__Work request__
Swap "Kontakt" for "Kontaktformular" throughout the entries below, and return every line with nothing else altered.

__Entries taken from a collection__
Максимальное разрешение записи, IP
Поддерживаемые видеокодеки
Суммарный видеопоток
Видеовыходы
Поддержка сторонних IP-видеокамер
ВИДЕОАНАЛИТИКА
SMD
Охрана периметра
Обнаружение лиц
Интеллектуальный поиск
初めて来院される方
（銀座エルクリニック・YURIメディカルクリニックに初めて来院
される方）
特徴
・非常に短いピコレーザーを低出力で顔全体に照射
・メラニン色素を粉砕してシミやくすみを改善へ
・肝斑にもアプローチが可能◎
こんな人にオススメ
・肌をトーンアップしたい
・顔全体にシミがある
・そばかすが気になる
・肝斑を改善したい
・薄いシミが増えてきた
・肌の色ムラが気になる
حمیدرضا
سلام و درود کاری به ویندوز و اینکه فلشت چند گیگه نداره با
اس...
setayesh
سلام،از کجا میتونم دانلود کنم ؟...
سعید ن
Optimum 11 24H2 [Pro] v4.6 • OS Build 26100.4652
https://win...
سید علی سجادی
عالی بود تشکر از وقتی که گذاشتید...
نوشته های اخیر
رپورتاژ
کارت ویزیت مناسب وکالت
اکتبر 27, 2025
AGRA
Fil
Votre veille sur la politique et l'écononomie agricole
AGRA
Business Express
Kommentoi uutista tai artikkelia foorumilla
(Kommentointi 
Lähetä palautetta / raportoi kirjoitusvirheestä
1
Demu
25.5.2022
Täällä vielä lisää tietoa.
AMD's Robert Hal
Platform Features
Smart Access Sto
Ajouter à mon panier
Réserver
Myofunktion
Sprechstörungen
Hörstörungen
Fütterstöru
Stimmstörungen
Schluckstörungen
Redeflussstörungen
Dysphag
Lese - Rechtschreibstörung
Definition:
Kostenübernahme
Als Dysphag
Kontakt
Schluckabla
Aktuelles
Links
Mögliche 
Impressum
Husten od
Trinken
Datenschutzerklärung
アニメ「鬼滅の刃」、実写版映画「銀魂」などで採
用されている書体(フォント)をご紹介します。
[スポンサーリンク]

__Written reply__
Максимальное разрешение записи, IP
Поддерживаемые видеокодеки
Суммарный видеопоток
Видеовыходы
Поддержка сторонних IP-видеокамер
ВИДЕОАНАЛИТИКА
SMD
Охрана периметра
Обнаружение лиц
Интеллектуальный поиск
初めて来院される方
（銀座エルクリニック・YURIメディカルクリニックに初めて来院
される方）
特徴
・非常に短いピコレーザーを低出力で顔全体に照射
・メラニン色素を粉砕してシミやくすみを改善へ
・肝斑にもアプローチが可能◎
こんな人にオススメ
・肌をトーンアップしたい
・顔全体にシミがある
・そばかすが気になる
・肝斑を改善したい
・薄いシミが増えてきた
・肌の色ムラが気になる
حمیدرضا
سلام و درود کاری به ویندوز و اینکه فلشت چند گیگه نداره با
اس...
setayesh
سلام،از کجا میتونم دانلود کنم ؟...
سعید ن
Optimum 11 24H2 [Pro] v4.6 • OS Build 26100.4652
https://win...
سید علی سجادی
عالی بود تشکر از وقتی که گذاشتید...
نوشته های اخیر
رپورتاژ
کارت ویزیت مناسب وکالت
اکتبر 27, 2025
AGRA
Fil
Votre veille sur la politique et l'écononomie agricole
AGRA
Business Express
Kommentoi uutista tai artikkelia foorumilla
(Kommentointi 
Lähetä palautetta / raportoi kirjoitusvirheestä
1
Demu
25.5.2022
Täällä vielä lisää tietoa.
AMD's Robert Hal
Platform Features
Smart Access Sto
Ajouter à mon panier
Réserver
Myofunktion
Sprechstörungen
Hörstörungen
Fütterstöru
Stimmstörungen
Schluckstörungen
Redeflussstörungen
Dysphag
Lese - Rechtschreibstörung
Definition:
Kostenübernahme
Als Dysphag
Kontaktformular
Schluckabla
Aktuelles
Links
Mögliche 
Impressum
Husten od
Trinken
Datenschutzerklärung
アニメ「鬼滅の刃」、実写版映画「銀魂」などで採
用されている書体(フォント)をご紹介します。
[スポンサーリンク]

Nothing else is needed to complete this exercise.